- _Task instructions_:
Pull out the stretch of the listing below from its very first line through the line containing "క్షేత్రజ్ఞుడు", including both, and reproduce every line unchanged.

- _The data_:
++++

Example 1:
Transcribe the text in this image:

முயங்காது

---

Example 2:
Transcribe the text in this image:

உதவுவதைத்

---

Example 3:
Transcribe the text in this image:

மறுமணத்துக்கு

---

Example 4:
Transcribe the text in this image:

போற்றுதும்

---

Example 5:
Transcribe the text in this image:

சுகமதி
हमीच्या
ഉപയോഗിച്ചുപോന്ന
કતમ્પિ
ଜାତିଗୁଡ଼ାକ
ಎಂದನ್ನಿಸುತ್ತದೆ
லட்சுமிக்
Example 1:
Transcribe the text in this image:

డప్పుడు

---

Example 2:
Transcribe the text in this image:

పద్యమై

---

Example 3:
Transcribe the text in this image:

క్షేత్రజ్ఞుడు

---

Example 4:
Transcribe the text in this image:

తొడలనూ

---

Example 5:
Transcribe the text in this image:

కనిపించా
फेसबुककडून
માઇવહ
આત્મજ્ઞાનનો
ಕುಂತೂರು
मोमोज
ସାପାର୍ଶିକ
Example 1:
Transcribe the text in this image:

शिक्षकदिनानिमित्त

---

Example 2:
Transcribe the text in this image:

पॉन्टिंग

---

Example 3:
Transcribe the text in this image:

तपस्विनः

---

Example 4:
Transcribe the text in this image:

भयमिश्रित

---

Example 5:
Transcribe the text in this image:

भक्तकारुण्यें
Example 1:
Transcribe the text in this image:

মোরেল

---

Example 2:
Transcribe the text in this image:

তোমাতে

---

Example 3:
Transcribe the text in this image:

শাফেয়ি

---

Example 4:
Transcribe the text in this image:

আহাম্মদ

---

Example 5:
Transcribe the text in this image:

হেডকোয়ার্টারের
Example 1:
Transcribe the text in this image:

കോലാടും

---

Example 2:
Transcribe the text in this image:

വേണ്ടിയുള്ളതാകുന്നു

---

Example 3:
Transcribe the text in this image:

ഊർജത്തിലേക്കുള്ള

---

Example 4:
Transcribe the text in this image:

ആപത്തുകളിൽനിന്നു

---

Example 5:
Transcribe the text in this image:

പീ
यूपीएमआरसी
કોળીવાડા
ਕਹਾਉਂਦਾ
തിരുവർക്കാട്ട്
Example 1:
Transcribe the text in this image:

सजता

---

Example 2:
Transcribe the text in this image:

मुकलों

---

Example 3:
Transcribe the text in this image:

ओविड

++++

- _Full answer_:
Example 1:
Transcribe the text in this image:

முயங்காது

---

Example 2:
Transcribe the text in this image:

உதவுவதைத்

---

Example 3:
Transcribe the text in this image:

மறுமணத்துக்கு

---

Example 4:
Transcribe the text in this image:

போற்றுதும்

---

Example 5:
Transcribe the text in this image:

சுகமதி
हमीच्या
ഉപയോഗിച്ചുപോന്ന
કતમ્પિ
ଜାତିଗୁଡ଼ାକ
ಎಂದನ್ನಿಸುತ್ತದೆ
லட்சுமிக்
Example 1:
Transcribe the text in this image:

డప్పుడు

---

Example 2:
Transcribe the text in this image:

పద్యమై

---

Example 3:
Transcribe the text in this image:

క్షేత్రజ్ఞుడు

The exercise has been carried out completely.